═════ Dataset entries

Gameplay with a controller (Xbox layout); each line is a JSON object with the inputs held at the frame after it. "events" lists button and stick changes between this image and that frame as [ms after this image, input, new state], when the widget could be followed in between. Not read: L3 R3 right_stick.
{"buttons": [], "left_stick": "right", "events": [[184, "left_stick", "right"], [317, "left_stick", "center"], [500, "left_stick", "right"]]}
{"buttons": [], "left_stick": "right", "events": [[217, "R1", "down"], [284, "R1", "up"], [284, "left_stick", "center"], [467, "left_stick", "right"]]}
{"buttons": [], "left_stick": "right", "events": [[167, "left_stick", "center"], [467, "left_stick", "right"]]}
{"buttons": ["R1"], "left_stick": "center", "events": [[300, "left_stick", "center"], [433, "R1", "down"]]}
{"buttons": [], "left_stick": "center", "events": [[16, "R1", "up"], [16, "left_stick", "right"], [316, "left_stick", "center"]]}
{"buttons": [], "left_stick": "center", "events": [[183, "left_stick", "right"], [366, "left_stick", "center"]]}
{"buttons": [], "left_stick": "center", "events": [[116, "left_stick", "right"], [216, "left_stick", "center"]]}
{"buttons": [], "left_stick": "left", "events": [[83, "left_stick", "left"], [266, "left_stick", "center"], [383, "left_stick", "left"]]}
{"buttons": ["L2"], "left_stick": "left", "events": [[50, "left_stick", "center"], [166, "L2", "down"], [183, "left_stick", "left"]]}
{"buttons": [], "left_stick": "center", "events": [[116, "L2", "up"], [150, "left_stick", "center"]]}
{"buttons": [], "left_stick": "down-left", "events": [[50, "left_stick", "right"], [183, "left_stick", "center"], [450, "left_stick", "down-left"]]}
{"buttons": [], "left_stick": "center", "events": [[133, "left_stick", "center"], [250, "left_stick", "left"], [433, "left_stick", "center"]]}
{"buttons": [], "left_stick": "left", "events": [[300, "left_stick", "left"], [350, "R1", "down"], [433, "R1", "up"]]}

══════════

Task requirements
So that no detail is lost, give every line of the data again exactly.

Expected answer
Gameplay with a controller (Xbox layout); each line is a JSON object with the inputs held at the frame after it. "events" lists button and stick changes between this image and that frame as [ms after this image, input, new state], when the widget could be followed in between. Not read: L3 R3 right_stick.
{"buttons": [], "left_stick": "right", "events": [[184, "left_stick", "right"], [317, "left_stick", "center"], [500, "left_stick", "right"]]}
{"buttons": [], "left_stick": "right", "events": [[217, "R1", "down"], [284, "R1", "up"], [284, "left_stick", "center"], [467, "left_stick", "right"]]}
{"buttons": [], "left_stick": "right", "events": [[167, "left_stick", "center"], [467, "left_stick", "right"]]}
{"buttons": ["R1"], "left_stick": "center", "events": [[300, "left_stick", "center"], [433, "R1", "down"]]}
{"buttons": [], "left_stick": "center", "events": [[16, "R1", "up"], [16, "left_stick", "right"], [316, "left_stick", "center"]]}
{"buttons": [], "left_stick": "center", "events": [[183, "left_stick", "right"], [366, "left_stick", "center"]]}
{"buttons": [], "left_stick": "center", "events": [[116, "left_stick", "right"], [216, "left_stick", "center"]]}
{"buttons": [], "left_stick": "left", "events": [[83, "left_stick", "left"], [266, "left_stick", "center"], [383, "left_stick", "left"]]}
{"buttons": ["L2"], "left_stick": "left", "events": [[50, "left_stick", "center"], [166, "L2", "down"], [183, "left_stick", "left"]]}
{"buttons": [], "left_stick": "center", "events": [[116, "L2", "up"], [150, "left_stick", "center"]]}
{"buttons": [], "left_stick": "down-left", "events": [[50, "left_stick", "right"], [183, "left_stick", "center"], [450, "left_stick", "down-left"]]}
{"buttons": [], "left_stick": "center", "events": [[133, "left_stick", "center"], [250, "left_stick", "left"], [433, "left_stick", "center"]]}
{"buttons": [], "left_stick": "left", "events": [[300, "left_stick", "left"], [350, "R1", "down"], [433, "R1", "up"]]}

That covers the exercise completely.